Latest News Thu, Mar 14, 2019 3:32 PM
New powers to borrow and invest in new and existing housing look set to be used by the majority of councils but further reforms are needed to spark a genuine renaissance of social housing, a survey by the LGA reveals.
Last year, the Government accepted the LGA’s call to scrap the housing borrowing cap.
The LGA’s new survey shows the move will support the delivery of local housing with 94 per cent of housing stock-owning councils (59) saying they will use the new powers to accelerate or increase their housebuilding programmes to build homes desperately needed in their communities.
The number of homes built for social rent each year has fallen from over 40,000 in 1997 to 6,000 in 2017. The LGA said this decline has resulted from the policies of successive governments, such as rules and restrictions hampering the ability of councils borrowing to build.
This loss of social housing has led to more and more individuals and families finding themselves pushed into an often more expensive and less secure private rented sector.

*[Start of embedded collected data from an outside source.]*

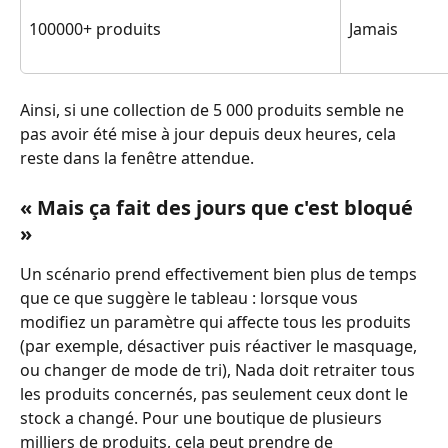
100000+ produits
Jamais
Ainsi, si une collection de 5 000 produits semble ne 
pas avoir été mise à jour depuis deux heures, cela 
reste dans la fenêtre attendue.
« Mais ça fait des jours que c'est bloqué 
»
Un scénario prend effectivement bien plus de temps 
que ce que suggère le tableau : lorsque vous 
modifiez un paramètre qui affecte tous les produits 
(par exemple, désactiver puis réactiver le masquage, 
ou changer de mode de tri), Nada doit retraiter tous 
les produits concernés, pas seulement ceux dont le 
stock a changé. Pour une boutique de plusieurs 
milliers de produits, cela peut prendre de 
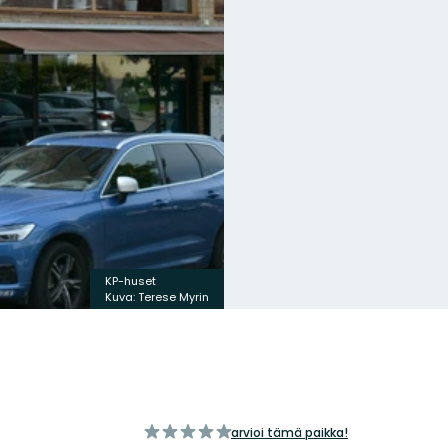
K 
KP-huset
195
Kuva: Terese Myrin
Ku
/5
arvioi tämä paikka!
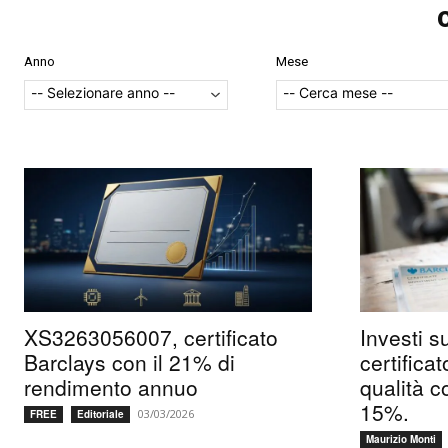
Anno
Mese
XS3263056007, certificato
Investi s
Barclays con il 21% di
certificat
rendimento annuo
qualità c
15%.
03/03/2026
FREE
Editoriale
Maurizio Monti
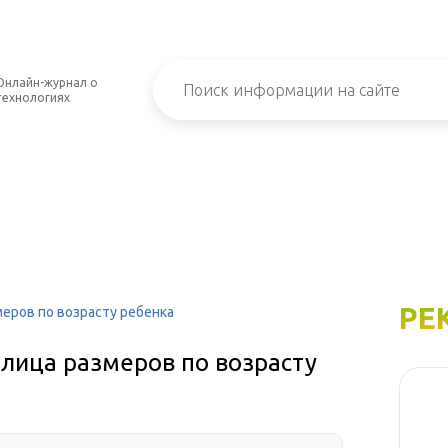
Онлайн-журнал о
технологиях
РЕ
меров по возрасту ребенка
лица размеров по возрасту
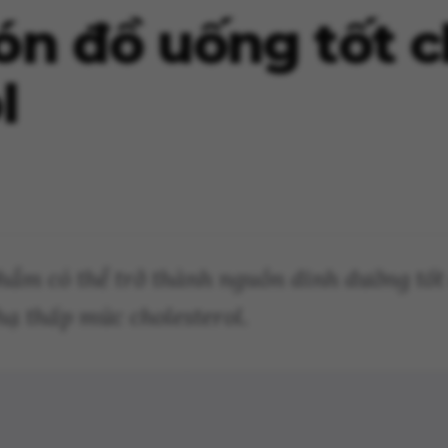
n đồ uống tốt c
l
 phẩm có thể trở thành nguồn dinh dưỡng tố
hạ thấp mức cholesterol.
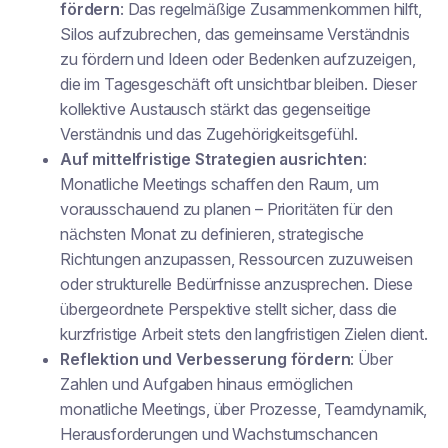
fördern
: Das regelmäßige Zusammenkommen hilft,
Silos aufzubrechen, das gemeinsame Verständnis
zu fördern und Ideen oder Bedenken aufzuzeigen,
die im Tagesgeschäft oft unsichtbar bleiben. Dieser
kollektive Austausch stärkt das gegenseitige
Verständnis und das Zugehörigkeitsgefühl.
Auf mittelfristige Strategien ausrichten
:
Monatliche Meetings schaffen den Raum, um
vorausschauend zu planen – Prioritäten für den
nächsten Monat zu definieren, strategische
Richtungen anzupassen, Ressourcen zuzuweisen
oder strukturelle Bedürfnisse anzusprechen. Diese
übergeordnete Perspektive stellt sicher, dass die
kurzfristige Arbeit stets den langfristigen Zielen dient.
Reflektion und Verbesserung fördern
: Über
Zahlen und Aufgaben hinaus ermöglichen
monatliche Meetings, über Prozesse, Teamdynamik,
Herausforderungen und Wachstumschancen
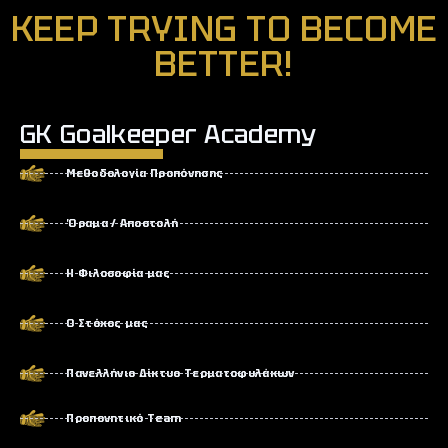
KEEP TRYING TO BECOME
BETTER!
GK Goalkeeper Academy
Μεθοδολογία Προπόνησης
Όραμα / Αποστολή
Η Φιλοσοφία μας
Ο Στόχος μας
Πανελλήνιο Δίκτυο Τερματοφυλάκων
Προπονητικό Team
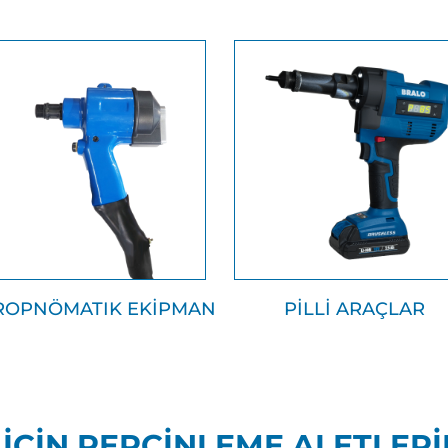
ROPNÖMATIK EKİPMAN
PİLLİ ARAÇLAR
ÇİN PERÇİNLEME ALETLERİNI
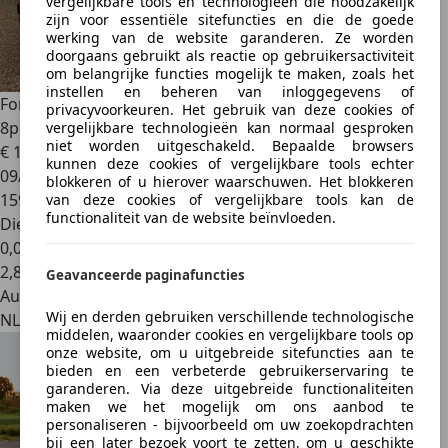
vergelijkbare tools en technologieën die noodzakelijk
zijn voor essentiële sitefuncties en die de goede
werking van de website garanderen. Ze worden
doorgaans gebruikt als reactie op gebruikersactiviteit
om belangrijke functies mogelijk te maken, zoals het
instellen en beheren van inloggegevens of
Ford Tourneo Custom
2.2D 155PK Tourneo - 159DKM -
privacyvoorkeuren. Het gebruik van deze cookies of
8pers - Leder - Navi
vergelijkbare technologieën kan normaal gesproken
niet worden uitgeschakeld. Bepaalde browsers
€ 17.950
kunnen deze cookies of vergelijkbare tools echter
09/2014
blokkeren of u hierover waarschuwen. Het blokkeren
159.855 km
van deze cookies of vergelijkbare tools kan de
functionaliteit van de website beïnvloeden.
Diesel
0,0 l/100 km (gem.)
2
,
8
Geavanceerde paginafuncties
Autobedrijf
Wij en derden gebruiken verschillende technologische
NL 6436 AM
middelen, waaronder cookies en vergelijkbare tools op
onze website, om u uitgebreide sitefuncties aan te
bieden en een verbeterde gebruikerservaring te
garanderen. Via deze uitgebreide functionaliteiten
maken we het mogelijk om ons aanbod te
personaliseren - bijvoorbeeld om uw zoekopdrachten
bij een later bezoek voort te zetten, om u geschikte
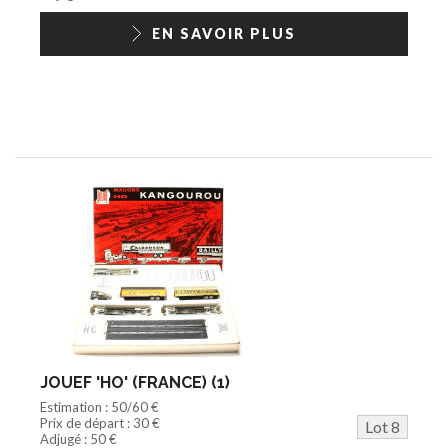
EN SAVOIR PLUS
JOUEF 'HO' (FRANCE) (1)
Estimation : 50/60 €
Prix de départ : 30 €
Lot 8
Adjugé : 50 €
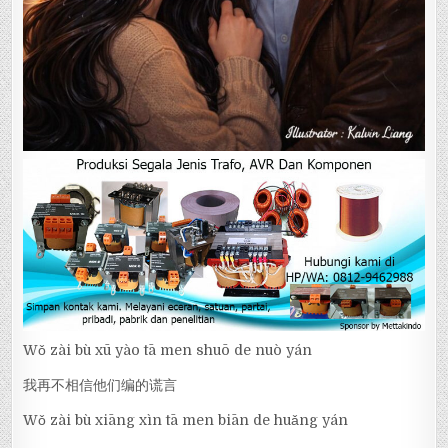
Wǒ zài bù xū yào tā men shuō de nuò yán
我再不相信他们编的谎言
Wǒ zài bù xiāng xìn tā men biān de huǎng yán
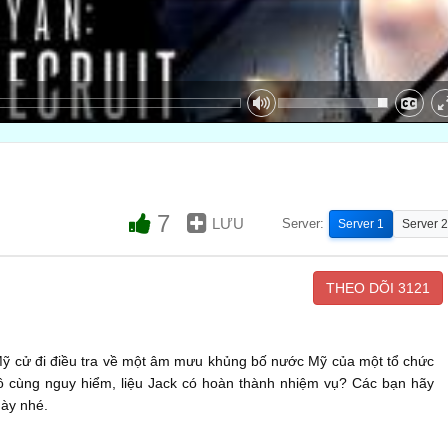
7
LƯU
Server:
Server 1
Server 2
THEO DÕI
3121
Mỹ cử đi điều tra về một âm mưu khủng bố nước Mỹ của một tổ chức
 cùng nguy hiểm, liệu Jack có hoàn thành nhiệm vụ? Các bạn hãy
ày nhé.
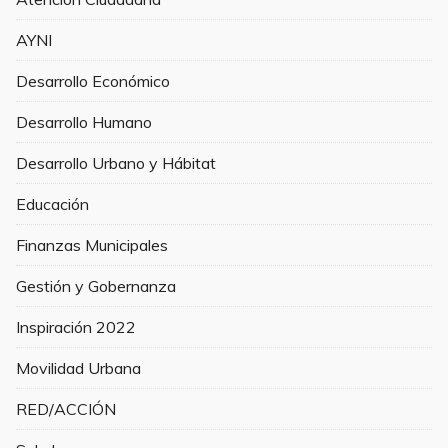
AYNI
Desarrollo Económico
Desarrollo Humano
Desarrollo Urbano y Hábitat
Educación
Finanzas Municipales
Gestión y Gobernanza
Inspiración 2022
Movilidad Urbana
RED/ACCIÓN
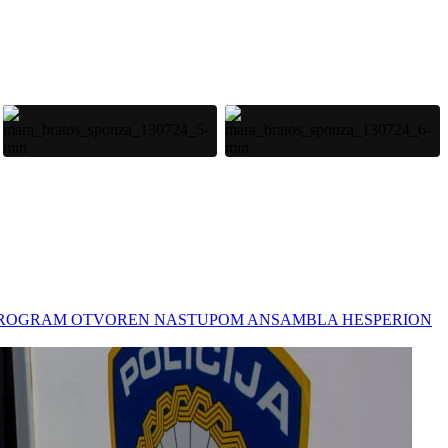
LSKI PROGRAM OTVOREN NASTUPOM ANSAMBLA HESPERION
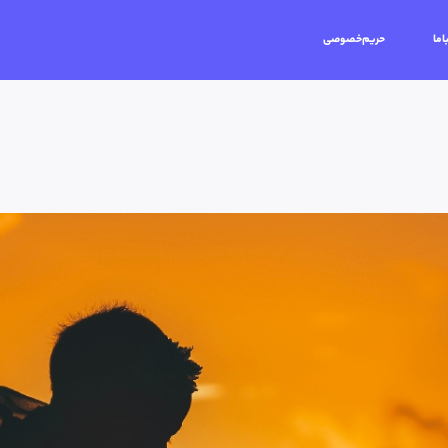
اما
حریم‌خصوصی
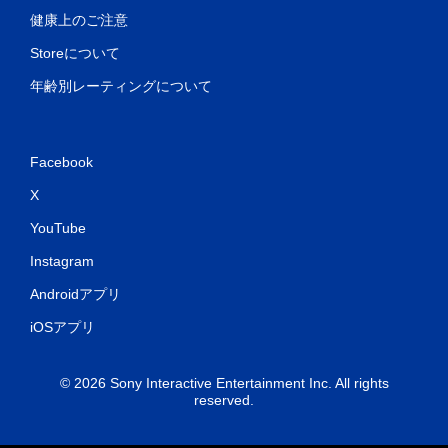
健康上のご注意
Storeについて
年齢別レーティングについて
Facebook
X
YouTube
Instagram
Androidアプリ
iOSアプリ
© 2026 Sony Interactive Entertainment Inc. All rights
reserved.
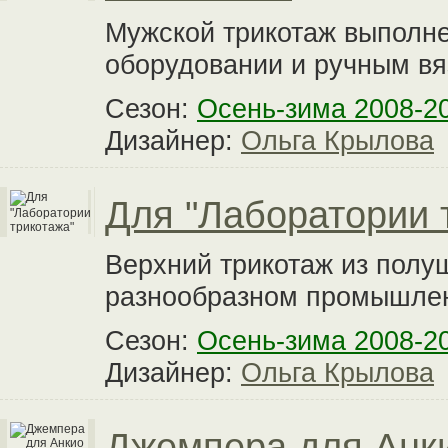
Мужской трикотаж выпол
оборудовании и ручным в
Сезон:
Осень-зима 2008-2
Дизайнер:
Ольга Крылова
Для "Лаборатории 
Верхний трикотаж из полу
разнообразном промышлен
Сезон:
Осень-зима 2008-2
Дизайнер:
Ольга Крылова
Джемпера для Анк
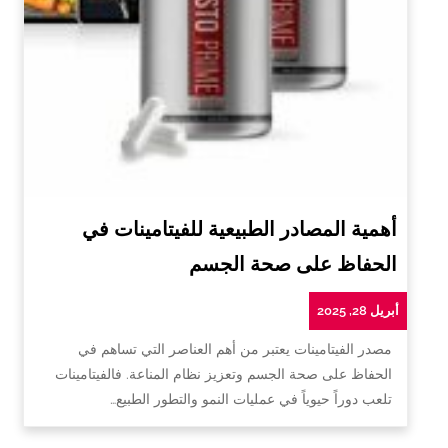
أهمية المصادر الطبيعية للفيتامينات في
الحفاظ على صحة الجسم
أبريل 28, 2025
مصدر الفيتامينات يعتبر من أهم العناصر التي تساهم في
الحفاظ على صحة الجسم وتعزيز نظام المناعة. فالفيتامينات
تلعب دوراً حيوياً في عمليات النمو والتطور الطبيع…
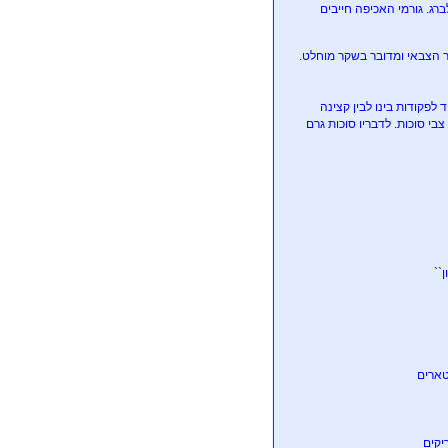
ג. גורמי האכיפה חייבים
 הצבאי ומדובר בשקר מוחלט.
פקודות בינו לבין קצינה
בי סוכות. לדבריו סוכות גרם
``
יקים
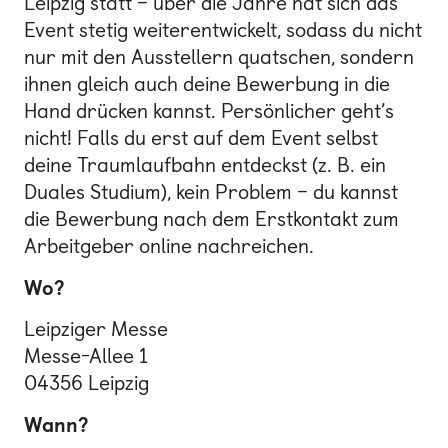
Leipzig statt – über die Jahre hat sich das
Event stetig weiterentwickelt, sodass du nicht
nur mit den Ausstellern quatschen, sondern
ihnen gleich auch deine Bewerbung in die
Hand drücken kannst. Persönlicher geht’s
nicht! Falls du erst auf dem Event selbst
deine Traumlaufbahn entdeckst (z. B. ein
Duales Studium), kein Problem – du kannst
die Bewerbung nach dem Erstkontakt zum
Arbeitgeber online nachreichen.
Wo?
Leipziger Messe
Messe-Allee 1
04356 Leipzig
Wann?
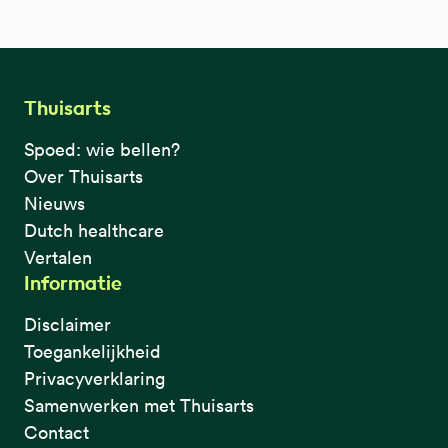
Thuisarts
Spoed: wie bellen?
Over Thuisarts
Nieuws
Dutch healthcare
Vertalen
Informatie
Disclaimer
Toegankelijkheid
Privacyverklaring
Samenwerken met Thuisarts
Contact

As a result, the housing benefit bill paid to private landlords has more than doubled since the early 2000s.
However, 92 per cent of councils are clear that more support from government is needed if councils are to truly resume their historic role as major housebuilders and reverse this decline in social housing. There are 205 councils who no longer own any housing stock in their area so will be unable to use new borrowing powers.
The survey also reveals that:
The LGA said the Government needs to reform Right to Buy to ensure councils can replace every home sold, as well as setting out sustainable long-term funding and commitment to social housing in the Spending Review.
LGA housing spokesperson Cllr Judith Blake, said: “By lifting the cap on councils being able to borrow to invest in new and existing housing, the Government has showed it has heard our argument that councils must be part of the solution to the chronic housing shortage.
“Our survey shows that councils up and down the country want to build more good quality, affordable homes that meet the strategic housing needs of their local communities.
“The last time the country built more than 250,000 homes in a year, in the 1970s, councils built around 40 per cent of them. A genuine renaissance in council housebuilding is the only way to boost housing supply, help families struggling to meet housing costs, provide good quality homes to rent, reduce homelessness and tackle the housing waiting lists many councils have.
“Councils now also need to be able to keep 100 per cent of Right to Buy receipts and set discounts locally to ensure they can replace any homes sold.”